━━━ The data ━━━

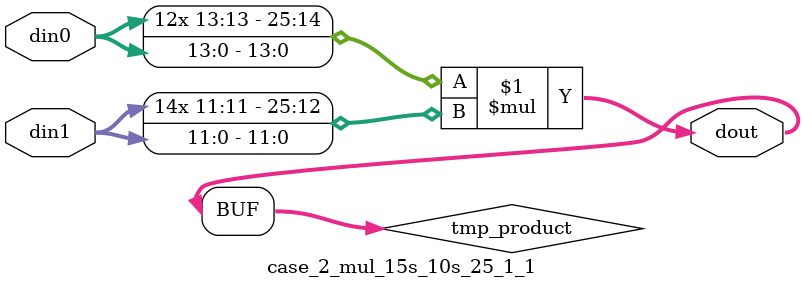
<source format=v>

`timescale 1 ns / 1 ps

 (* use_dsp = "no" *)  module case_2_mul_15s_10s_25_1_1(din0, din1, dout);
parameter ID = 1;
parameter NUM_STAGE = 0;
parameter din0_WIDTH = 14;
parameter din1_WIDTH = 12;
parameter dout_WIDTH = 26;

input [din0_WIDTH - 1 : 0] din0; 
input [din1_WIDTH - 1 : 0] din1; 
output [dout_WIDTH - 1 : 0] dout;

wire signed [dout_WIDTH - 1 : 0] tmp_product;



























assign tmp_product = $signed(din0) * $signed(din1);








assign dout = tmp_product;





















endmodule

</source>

━━━
━━━ The data ━━━

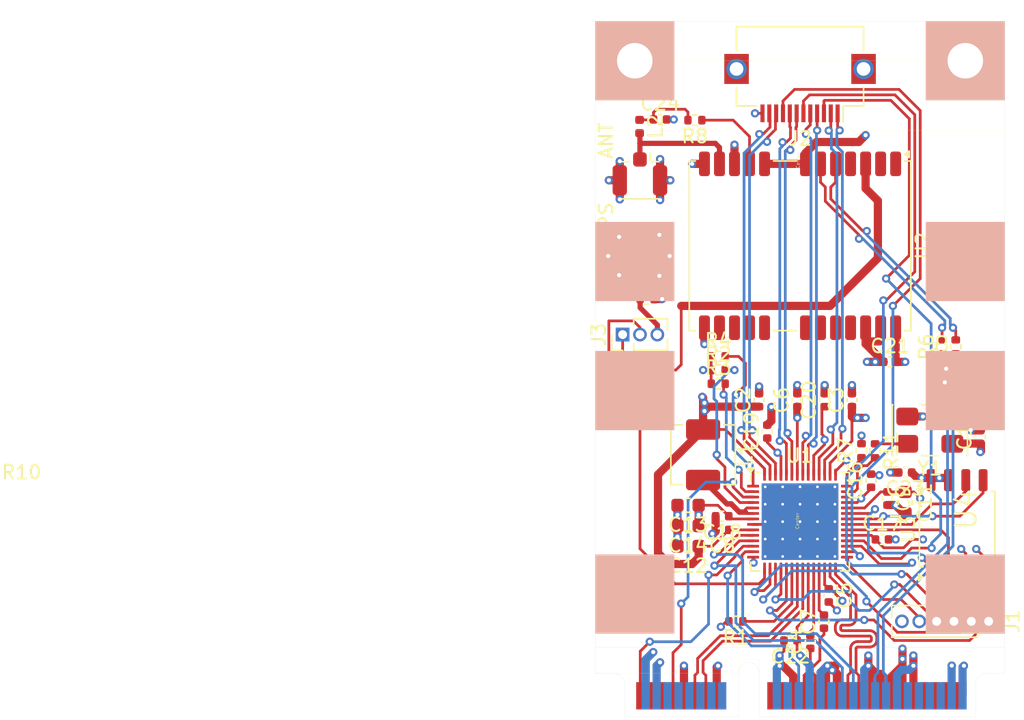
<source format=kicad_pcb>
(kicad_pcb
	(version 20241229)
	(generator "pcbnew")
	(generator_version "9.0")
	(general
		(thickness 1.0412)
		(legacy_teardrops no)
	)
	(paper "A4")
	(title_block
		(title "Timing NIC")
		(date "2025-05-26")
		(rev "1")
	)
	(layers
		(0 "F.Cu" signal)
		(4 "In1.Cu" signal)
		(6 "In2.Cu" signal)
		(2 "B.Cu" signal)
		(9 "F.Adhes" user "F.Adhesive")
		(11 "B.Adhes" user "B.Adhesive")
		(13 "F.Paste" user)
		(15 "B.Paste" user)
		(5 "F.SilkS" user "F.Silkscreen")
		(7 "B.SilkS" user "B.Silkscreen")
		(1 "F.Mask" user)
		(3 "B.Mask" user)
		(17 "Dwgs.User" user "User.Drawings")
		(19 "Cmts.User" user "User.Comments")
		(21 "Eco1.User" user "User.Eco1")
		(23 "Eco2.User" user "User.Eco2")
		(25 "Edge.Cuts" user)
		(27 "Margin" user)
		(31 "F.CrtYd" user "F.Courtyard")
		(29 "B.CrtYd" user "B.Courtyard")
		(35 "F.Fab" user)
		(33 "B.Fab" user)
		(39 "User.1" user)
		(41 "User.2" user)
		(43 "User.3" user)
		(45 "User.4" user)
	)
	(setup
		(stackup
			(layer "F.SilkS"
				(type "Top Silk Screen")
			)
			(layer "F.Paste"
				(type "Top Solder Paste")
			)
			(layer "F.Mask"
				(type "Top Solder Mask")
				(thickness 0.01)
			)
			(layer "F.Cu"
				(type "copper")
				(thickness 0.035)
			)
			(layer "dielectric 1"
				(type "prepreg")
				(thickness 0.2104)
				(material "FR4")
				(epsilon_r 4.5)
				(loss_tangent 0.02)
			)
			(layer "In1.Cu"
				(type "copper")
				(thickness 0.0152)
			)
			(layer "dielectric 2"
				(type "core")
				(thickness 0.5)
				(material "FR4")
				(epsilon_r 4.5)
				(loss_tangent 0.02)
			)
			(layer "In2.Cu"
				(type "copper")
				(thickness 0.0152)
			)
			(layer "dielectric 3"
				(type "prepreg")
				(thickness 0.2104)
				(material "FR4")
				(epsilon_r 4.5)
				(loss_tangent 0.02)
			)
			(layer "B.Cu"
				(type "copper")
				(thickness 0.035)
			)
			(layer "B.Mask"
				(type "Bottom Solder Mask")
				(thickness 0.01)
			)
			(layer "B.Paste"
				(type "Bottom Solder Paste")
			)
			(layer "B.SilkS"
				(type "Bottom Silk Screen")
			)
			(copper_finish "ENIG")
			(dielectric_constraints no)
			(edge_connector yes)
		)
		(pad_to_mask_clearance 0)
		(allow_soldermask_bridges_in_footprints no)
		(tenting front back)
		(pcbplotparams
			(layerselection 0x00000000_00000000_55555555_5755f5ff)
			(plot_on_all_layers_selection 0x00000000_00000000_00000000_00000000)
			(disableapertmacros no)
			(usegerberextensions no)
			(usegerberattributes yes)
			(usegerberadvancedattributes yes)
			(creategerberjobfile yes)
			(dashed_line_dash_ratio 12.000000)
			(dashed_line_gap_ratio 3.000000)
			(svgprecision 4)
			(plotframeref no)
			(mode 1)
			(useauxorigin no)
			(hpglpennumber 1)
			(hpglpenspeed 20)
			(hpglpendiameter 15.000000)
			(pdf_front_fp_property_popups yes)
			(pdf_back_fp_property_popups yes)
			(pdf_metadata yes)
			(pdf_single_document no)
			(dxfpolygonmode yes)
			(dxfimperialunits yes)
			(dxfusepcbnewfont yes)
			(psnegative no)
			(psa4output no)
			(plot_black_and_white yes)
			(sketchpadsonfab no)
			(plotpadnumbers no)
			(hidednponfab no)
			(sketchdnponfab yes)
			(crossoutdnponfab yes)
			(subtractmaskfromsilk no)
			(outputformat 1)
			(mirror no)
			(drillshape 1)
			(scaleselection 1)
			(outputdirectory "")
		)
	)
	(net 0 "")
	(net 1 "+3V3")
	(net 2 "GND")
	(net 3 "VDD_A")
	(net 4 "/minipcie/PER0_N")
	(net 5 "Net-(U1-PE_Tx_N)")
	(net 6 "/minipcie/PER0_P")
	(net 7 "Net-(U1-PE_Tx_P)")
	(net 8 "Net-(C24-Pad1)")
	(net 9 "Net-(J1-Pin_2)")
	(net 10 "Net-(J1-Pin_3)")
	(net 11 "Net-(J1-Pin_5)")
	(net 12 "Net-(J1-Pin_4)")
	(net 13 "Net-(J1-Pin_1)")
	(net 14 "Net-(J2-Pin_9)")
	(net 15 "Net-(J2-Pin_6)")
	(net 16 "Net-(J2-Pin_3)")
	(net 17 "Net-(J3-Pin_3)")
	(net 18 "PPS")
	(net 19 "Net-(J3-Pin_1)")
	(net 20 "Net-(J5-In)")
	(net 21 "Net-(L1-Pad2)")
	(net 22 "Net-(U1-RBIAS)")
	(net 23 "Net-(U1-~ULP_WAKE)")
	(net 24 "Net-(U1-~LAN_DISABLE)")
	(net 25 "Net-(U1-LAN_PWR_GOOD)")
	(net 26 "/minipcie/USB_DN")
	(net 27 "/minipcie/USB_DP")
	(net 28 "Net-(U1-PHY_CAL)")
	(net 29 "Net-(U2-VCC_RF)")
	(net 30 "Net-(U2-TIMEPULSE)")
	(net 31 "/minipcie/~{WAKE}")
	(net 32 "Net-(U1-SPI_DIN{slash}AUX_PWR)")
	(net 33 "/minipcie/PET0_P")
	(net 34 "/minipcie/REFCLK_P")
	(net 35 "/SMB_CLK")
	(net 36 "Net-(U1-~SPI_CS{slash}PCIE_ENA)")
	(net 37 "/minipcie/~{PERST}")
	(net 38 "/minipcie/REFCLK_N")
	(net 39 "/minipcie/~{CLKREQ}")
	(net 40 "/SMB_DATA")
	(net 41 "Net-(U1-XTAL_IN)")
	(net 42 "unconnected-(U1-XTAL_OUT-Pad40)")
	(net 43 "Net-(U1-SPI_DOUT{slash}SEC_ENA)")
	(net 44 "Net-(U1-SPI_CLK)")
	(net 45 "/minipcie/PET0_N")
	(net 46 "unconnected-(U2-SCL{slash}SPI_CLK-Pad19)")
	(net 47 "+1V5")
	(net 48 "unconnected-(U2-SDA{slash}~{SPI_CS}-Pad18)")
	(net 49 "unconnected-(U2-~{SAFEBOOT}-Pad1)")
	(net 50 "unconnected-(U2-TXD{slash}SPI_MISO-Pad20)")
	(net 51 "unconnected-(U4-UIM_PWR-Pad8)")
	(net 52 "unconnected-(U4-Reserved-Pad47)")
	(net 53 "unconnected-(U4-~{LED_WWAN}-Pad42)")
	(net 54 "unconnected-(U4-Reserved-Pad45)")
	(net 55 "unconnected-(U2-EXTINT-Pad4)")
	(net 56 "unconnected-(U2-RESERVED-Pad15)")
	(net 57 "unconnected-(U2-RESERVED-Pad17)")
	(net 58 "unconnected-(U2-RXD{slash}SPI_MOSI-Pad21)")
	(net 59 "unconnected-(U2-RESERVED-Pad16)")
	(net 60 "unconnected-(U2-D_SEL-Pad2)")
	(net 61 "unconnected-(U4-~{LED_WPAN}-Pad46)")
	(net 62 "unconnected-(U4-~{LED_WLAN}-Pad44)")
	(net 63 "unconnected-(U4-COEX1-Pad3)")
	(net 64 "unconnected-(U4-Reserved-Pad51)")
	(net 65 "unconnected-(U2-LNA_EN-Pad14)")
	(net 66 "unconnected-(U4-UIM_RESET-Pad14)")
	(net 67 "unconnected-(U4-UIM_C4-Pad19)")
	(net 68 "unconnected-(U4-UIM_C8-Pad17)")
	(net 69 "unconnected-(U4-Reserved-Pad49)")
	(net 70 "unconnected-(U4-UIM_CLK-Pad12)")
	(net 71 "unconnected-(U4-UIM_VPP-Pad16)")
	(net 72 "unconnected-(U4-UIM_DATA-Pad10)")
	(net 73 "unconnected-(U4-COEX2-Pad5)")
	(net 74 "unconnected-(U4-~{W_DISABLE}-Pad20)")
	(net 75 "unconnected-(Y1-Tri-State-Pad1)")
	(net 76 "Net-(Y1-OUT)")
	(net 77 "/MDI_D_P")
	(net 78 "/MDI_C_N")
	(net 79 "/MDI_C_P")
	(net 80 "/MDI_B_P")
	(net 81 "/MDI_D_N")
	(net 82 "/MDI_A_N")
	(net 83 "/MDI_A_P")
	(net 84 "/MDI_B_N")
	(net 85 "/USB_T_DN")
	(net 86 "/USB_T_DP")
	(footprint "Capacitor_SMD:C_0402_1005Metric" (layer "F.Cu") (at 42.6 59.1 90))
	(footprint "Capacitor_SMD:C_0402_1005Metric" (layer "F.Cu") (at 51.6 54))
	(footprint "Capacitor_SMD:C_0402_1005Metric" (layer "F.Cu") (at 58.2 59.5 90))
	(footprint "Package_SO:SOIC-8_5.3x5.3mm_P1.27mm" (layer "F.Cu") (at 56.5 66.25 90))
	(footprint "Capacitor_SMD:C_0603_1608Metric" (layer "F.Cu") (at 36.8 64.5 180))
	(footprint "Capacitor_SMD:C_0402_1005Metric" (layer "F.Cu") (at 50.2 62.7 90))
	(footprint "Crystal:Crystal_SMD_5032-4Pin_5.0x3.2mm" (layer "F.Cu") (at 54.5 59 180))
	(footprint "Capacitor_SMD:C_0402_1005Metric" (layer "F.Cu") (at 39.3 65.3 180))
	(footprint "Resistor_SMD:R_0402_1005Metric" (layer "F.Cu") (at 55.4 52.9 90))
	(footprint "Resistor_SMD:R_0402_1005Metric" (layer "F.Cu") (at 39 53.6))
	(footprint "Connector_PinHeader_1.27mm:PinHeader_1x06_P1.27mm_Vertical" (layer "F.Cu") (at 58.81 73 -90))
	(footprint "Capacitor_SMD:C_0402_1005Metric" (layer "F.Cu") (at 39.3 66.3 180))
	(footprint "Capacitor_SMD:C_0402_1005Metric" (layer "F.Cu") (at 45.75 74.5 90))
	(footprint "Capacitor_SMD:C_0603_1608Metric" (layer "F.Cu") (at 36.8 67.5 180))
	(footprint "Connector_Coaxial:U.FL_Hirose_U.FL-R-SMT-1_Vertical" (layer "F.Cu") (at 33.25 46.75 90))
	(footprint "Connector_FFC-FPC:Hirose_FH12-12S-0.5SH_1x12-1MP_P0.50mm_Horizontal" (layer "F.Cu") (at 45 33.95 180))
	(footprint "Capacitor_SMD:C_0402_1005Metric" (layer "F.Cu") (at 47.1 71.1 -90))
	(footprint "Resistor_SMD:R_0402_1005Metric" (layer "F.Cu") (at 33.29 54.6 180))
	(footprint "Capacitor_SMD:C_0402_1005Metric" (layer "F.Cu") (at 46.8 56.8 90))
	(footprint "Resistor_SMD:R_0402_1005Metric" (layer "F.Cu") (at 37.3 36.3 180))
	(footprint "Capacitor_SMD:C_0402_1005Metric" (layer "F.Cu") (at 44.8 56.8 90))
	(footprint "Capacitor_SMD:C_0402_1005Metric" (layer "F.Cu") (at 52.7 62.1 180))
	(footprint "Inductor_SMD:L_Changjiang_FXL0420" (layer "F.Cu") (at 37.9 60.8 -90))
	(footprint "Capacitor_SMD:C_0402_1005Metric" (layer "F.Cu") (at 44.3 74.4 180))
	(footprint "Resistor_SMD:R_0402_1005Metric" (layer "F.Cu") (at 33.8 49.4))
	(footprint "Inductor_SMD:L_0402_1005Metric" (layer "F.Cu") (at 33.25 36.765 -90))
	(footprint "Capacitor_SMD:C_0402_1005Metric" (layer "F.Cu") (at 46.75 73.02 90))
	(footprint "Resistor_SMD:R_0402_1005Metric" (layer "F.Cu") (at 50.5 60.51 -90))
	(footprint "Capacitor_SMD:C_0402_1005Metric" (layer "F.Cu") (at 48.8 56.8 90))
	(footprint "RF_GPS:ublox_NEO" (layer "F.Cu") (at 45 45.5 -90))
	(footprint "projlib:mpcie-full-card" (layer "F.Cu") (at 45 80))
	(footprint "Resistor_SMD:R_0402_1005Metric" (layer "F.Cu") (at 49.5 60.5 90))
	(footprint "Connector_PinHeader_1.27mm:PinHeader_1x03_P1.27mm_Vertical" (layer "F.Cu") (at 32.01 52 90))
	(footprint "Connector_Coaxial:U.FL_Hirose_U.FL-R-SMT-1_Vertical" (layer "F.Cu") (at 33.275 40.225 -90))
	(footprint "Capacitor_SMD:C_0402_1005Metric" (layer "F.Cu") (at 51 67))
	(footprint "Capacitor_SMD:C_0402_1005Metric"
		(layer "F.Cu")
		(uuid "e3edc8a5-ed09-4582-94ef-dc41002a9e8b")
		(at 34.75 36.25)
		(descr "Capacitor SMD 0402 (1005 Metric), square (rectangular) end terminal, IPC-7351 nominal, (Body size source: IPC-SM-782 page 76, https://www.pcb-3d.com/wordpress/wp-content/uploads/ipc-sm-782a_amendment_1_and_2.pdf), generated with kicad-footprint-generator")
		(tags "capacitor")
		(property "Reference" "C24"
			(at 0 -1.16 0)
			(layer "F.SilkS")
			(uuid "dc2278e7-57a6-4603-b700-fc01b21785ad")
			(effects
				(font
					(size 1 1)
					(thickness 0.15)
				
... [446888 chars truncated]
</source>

━━━

# What you should do
What lines above hold the word "CrtYd"? List them all.

# Response to this exercise
		(31 "F.CrtYd" user "F.Courtyard")
		(29 "B.CrtYd" user "B.Courtyard")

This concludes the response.